TASK TO CARRY OUT:
The answer must consist of every line in the records that contains the word "osobowych".

=== INPUT RECORDS ===

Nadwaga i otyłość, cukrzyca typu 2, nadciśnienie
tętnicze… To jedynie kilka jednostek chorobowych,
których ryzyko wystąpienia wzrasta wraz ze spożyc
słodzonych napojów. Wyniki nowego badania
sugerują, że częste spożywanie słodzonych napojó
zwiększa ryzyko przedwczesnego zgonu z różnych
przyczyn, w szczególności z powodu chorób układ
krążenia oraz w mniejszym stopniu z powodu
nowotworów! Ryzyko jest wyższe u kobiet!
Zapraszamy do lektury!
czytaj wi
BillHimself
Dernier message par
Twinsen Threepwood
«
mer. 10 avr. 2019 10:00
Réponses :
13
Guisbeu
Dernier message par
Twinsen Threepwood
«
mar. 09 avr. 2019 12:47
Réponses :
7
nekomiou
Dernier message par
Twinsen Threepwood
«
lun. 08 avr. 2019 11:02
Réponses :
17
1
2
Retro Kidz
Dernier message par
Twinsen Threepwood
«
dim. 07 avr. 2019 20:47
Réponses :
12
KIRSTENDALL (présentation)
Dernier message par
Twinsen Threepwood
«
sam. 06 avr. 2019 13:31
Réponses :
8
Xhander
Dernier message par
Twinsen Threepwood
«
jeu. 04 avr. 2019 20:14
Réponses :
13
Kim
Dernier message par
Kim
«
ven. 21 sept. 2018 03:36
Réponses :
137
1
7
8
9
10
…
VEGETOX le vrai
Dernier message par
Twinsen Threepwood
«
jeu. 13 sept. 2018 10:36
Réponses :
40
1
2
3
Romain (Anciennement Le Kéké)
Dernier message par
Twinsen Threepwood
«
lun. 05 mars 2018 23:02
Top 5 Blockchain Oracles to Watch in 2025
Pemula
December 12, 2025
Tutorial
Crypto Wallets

===
=== INPUT RECORDS ===

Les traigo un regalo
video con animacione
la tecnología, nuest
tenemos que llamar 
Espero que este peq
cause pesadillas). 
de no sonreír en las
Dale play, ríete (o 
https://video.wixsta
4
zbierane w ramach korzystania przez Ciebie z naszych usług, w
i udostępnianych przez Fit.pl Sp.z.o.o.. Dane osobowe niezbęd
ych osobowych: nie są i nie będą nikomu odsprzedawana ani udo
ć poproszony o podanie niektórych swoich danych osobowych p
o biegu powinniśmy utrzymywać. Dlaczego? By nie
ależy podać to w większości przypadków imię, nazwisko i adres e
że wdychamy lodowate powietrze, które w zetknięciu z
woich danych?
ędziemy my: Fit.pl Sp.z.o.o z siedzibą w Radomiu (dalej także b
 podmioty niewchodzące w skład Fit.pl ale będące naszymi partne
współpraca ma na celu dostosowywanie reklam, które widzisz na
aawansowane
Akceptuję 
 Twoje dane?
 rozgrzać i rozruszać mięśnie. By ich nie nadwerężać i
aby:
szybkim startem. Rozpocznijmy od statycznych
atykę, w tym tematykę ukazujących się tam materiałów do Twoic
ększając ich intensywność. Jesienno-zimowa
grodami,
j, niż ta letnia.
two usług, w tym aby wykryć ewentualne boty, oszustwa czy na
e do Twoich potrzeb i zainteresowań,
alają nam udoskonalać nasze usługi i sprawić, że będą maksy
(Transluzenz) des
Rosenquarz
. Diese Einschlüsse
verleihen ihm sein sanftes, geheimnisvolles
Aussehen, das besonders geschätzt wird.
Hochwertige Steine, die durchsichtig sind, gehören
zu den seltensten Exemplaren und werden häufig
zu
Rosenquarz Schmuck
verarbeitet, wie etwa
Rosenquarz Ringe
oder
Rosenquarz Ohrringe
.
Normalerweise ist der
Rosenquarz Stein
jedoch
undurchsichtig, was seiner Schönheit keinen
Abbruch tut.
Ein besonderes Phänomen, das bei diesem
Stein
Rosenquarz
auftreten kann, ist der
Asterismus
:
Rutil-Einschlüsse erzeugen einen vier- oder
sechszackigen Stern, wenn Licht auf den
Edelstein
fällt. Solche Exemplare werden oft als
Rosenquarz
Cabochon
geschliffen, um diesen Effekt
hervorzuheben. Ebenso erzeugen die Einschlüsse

===

RESULT BELOW:
ych osobowych: nie są i nie będą nikomu odsprzedawana ani udo
ć poproszony o podanie niektórych swoich danych osobowych p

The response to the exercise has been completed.